Quem participou do Carnaval de Resende Costa, encerrado recentemente, ficou perguntando o motivo de terem colocado imagens de algumas pessoas afixadas ao longo da Rua Gonçalves Pinto (que insistimos em nos referir a ela como avenida). Lá estavam: Márcio Daniel (Brizola), Camilo do Tomé (Bananeira), Deizinho, Lili Tatú, Antônio Resende (dentista prático), Laurita, Dico, Mário, Paga Luz, Galdino, Barbacena, Didi da Nina, dona Lia e Jesus Barbeiro. Sem dúvida, foram pessoas que se tornaram conhecidas devido ao jeito como tocavam a vida na cidade. Não foram políticos, líderes religiosos, professores, militares ou grandes empresários, os quais, muitas vezes são lembrados em edifícios, placas de ruas ou avenidas espalhadas pelo município com seus nomes. Alguns estão vivos, tais como Zezinho do Célio e Chiano. O Zezinho deixou de se vestir de palhaço e desfilar com sua vaca no carnaval, o que era uma para alegria das crianças, principalmente. Já o Chiano, continua firme à frente da Bateria do Rifugo, que desfila há anos durante os festejos carnavalescos de Resende Costa. Portanto, as fotos colocadas não se referem somente aos já falecidos
A imagem do Jesus Barbeiro chamou a atenção dos foliões. Seu nome: Jesus Maria José, casado que foi com dona Maria José de Jesus. Com ela teve um filho: José Constantino, que herdou do pai a barbearia até hoje instalada na Rua Gonçalves Pinto, n° 32. Zé barbeiro faleceu em 2010 e a barbearia continua funcionando, agora a cargo do seu filho Cláudio (Cláudio do Zé Barbeiro). Essa barbearia, a mais antiga da cidade, serve também como ponto de encontro de pessoas que comparecem para um bate-papo com o Cláudio, ler um jornal ou assistir a alguns vídeos de rock, gênero musical que ele aprecia.

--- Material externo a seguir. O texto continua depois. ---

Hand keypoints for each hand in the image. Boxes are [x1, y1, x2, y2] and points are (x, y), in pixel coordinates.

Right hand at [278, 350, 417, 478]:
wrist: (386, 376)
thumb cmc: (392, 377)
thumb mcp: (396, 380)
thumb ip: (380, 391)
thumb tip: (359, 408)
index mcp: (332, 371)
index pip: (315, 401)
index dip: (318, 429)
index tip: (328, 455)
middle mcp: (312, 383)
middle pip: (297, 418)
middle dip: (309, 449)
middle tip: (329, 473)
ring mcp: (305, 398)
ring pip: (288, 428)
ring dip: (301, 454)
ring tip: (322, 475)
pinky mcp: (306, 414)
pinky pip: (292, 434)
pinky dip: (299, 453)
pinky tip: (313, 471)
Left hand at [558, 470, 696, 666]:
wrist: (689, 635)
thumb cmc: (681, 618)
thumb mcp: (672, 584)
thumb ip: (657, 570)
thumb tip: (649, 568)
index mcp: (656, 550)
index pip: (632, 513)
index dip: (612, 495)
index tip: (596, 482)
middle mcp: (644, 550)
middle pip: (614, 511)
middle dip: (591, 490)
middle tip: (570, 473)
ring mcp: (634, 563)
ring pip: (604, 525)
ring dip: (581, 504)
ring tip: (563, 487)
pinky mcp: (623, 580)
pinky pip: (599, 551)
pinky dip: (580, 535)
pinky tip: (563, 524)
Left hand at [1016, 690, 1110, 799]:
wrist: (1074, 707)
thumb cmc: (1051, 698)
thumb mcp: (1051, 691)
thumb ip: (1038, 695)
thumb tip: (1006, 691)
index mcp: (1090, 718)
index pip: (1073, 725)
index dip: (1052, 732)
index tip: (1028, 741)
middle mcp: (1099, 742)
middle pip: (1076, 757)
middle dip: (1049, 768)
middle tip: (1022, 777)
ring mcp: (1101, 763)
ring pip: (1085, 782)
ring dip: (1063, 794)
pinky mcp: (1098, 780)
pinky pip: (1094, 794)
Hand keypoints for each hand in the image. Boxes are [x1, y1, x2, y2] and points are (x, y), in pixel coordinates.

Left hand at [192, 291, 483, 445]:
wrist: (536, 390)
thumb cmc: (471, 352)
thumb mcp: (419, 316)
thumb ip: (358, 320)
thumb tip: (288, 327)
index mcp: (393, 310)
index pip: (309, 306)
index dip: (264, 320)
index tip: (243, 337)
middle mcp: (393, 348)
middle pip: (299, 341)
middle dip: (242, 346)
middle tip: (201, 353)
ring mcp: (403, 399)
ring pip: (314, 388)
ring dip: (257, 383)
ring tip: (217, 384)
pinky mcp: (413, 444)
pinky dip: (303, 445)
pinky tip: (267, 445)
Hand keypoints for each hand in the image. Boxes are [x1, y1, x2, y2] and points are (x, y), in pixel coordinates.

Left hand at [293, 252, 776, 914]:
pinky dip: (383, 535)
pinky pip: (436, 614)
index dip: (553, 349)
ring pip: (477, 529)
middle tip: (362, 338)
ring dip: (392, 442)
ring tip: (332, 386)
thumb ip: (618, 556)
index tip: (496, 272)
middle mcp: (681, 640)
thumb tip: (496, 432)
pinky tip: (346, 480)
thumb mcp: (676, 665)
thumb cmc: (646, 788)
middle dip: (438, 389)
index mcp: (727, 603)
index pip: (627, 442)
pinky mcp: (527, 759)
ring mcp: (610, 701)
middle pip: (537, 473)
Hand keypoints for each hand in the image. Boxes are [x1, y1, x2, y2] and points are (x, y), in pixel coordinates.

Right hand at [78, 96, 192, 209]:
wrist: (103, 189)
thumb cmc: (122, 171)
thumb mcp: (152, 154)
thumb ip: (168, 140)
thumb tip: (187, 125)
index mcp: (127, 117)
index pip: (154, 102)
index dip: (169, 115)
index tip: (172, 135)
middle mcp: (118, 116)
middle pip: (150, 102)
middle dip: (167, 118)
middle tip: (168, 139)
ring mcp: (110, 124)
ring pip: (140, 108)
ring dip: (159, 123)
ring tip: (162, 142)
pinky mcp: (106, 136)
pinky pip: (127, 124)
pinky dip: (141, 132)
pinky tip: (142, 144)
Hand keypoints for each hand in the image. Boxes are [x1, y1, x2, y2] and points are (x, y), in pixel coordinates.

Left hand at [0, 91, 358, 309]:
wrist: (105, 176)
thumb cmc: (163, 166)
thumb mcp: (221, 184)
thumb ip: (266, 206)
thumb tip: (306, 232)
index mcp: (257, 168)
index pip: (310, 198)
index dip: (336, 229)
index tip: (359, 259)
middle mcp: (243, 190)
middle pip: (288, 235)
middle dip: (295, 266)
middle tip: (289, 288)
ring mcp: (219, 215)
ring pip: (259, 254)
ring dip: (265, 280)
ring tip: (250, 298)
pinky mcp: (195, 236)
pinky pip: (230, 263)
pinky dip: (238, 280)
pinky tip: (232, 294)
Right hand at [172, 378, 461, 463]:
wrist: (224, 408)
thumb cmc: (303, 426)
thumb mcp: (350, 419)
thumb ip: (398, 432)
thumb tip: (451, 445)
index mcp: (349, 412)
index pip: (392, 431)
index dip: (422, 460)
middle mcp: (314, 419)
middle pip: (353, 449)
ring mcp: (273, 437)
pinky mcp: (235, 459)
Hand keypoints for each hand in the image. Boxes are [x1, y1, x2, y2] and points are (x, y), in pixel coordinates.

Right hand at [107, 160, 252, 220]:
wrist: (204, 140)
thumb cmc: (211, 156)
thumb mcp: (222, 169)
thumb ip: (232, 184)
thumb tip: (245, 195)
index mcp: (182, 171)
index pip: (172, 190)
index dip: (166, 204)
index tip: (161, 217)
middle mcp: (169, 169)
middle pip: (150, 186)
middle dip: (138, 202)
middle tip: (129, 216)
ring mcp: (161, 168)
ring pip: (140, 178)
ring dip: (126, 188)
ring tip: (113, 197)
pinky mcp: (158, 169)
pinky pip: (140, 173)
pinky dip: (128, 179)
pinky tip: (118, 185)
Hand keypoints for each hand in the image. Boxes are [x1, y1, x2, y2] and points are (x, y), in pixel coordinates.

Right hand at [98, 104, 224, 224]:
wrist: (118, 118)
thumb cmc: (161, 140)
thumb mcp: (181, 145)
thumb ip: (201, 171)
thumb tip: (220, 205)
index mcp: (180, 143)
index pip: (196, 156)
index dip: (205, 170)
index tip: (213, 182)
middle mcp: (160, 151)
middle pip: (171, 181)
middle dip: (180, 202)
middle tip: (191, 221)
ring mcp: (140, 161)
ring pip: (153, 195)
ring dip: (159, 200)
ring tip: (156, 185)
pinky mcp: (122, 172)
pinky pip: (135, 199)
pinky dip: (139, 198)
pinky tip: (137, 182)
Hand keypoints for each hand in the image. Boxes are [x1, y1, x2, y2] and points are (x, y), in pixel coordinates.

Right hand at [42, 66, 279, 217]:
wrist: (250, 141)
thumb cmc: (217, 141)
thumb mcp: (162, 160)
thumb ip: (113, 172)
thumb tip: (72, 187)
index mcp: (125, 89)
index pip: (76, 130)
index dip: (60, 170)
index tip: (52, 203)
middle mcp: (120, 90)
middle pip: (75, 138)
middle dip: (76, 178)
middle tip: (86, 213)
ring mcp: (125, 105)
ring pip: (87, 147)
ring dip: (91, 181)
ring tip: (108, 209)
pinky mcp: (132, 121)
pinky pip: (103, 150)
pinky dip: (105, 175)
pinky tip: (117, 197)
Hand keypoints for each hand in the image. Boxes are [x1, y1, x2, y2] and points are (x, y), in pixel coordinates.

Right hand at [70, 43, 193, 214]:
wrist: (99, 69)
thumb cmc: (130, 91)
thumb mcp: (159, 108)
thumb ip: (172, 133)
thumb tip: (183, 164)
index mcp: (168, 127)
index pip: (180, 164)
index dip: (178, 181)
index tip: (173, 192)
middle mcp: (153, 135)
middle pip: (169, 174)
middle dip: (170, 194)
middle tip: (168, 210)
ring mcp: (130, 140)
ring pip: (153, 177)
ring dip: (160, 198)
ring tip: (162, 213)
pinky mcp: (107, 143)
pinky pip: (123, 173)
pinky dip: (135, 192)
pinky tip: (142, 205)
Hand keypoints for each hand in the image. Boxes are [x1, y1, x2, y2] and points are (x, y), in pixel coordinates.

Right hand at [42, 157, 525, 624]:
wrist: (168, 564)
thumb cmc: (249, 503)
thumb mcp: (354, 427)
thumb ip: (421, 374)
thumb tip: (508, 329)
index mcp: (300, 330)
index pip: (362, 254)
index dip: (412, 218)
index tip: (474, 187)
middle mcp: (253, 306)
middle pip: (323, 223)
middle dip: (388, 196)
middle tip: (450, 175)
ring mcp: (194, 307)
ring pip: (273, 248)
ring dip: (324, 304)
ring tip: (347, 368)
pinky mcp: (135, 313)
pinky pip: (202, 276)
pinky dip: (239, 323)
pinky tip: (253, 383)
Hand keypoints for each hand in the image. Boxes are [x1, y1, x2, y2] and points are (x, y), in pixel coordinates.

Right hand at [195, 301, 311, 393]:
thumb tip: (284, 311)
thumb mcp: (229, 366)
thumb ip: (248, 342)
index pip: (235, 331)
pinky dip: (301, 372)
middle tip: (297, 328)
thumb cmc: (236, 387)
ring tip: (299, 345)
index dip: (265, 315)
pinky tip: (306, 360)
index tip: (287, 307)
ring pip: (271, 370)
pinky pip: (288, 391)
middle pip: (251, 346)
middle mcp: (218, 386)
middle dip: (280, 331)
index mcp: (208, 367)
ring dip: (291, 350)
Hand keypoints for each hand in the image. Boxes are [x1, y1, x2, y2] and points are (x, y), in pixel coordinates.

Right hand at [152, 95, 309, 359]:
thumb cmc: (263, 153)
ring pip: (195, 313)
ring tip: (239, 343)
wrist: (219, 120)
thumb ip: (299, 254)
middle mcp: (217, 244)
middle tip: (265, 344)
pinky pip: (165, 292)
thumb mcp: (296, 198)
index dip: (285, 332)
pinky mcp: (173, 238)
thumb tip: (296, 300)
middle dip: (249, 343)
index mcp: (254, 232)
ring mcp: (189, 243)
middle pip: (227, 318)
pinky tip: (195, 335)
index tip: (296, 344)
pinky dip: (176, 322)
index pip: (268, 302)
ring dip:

O avô do Cláudio foi uma pessoa especial. Muito simpático, adorava o Carnaval. Era também benzedeiro muito solicitado, que atendia pessoas sem lhes cobrar nada pelos atendimentos que fazia. Amava também o futebol, chegando a ser membro da diretoria do Expedicionários Sport Club.
Até meados da década de 1980, a cidade via desfilarem na avenida dois blocos. Um nos vinha das bandas da Rua Sete de Setembro e outro, da hoje mais conhecida como Avenida dos Artesanatos (Av. Alfredo Penido). Era uma festa linda que se encerrava com os foliões buscando entrada nos bailes carnavalescos que aconteciam no Teatro Municipal. Jesus barbeiro desfilava com a turma que vinha da região do Varginha, do Zé Padeiro (Avenida dos Artesanatos) e que tinha como destaque o Bié do Lindoufo e Darci Ramos. Dele, há uma foto de 1978, na qual desfila junto com o bloco carnavalesco que acompanhava, estando atrás de Darci Ramos, a primeira mulher a desfilar na cidade somente de biquini. “Festeiro, Jesus Barbeiro adorava Carnaval. Solange, sua neta, lembra-se dele organizando e liderando um bloco de crianças que desfilava pelos “Quatro Cantos”, após a concentração no Teatro Municipal¨. (Cf. JL de 12 de julho de 2012, por João Magalhães).
Suas ações não se limitavam a ajudar a organizar desfiles de blocos carnavalescos. Foi pedreiro, benzedeiro e membro da diretoria do Expedicionários Sport Club, como já dito. Além disso, não deixava de participar da Festa do Rosário, acompanhando grupo de congado que ajudava a organizar. Jesus Maria José, o Jesus Barbeiro, bem que merecia ser lembrado através de um nome de prédio público, rua, praça ou avenida da cidade.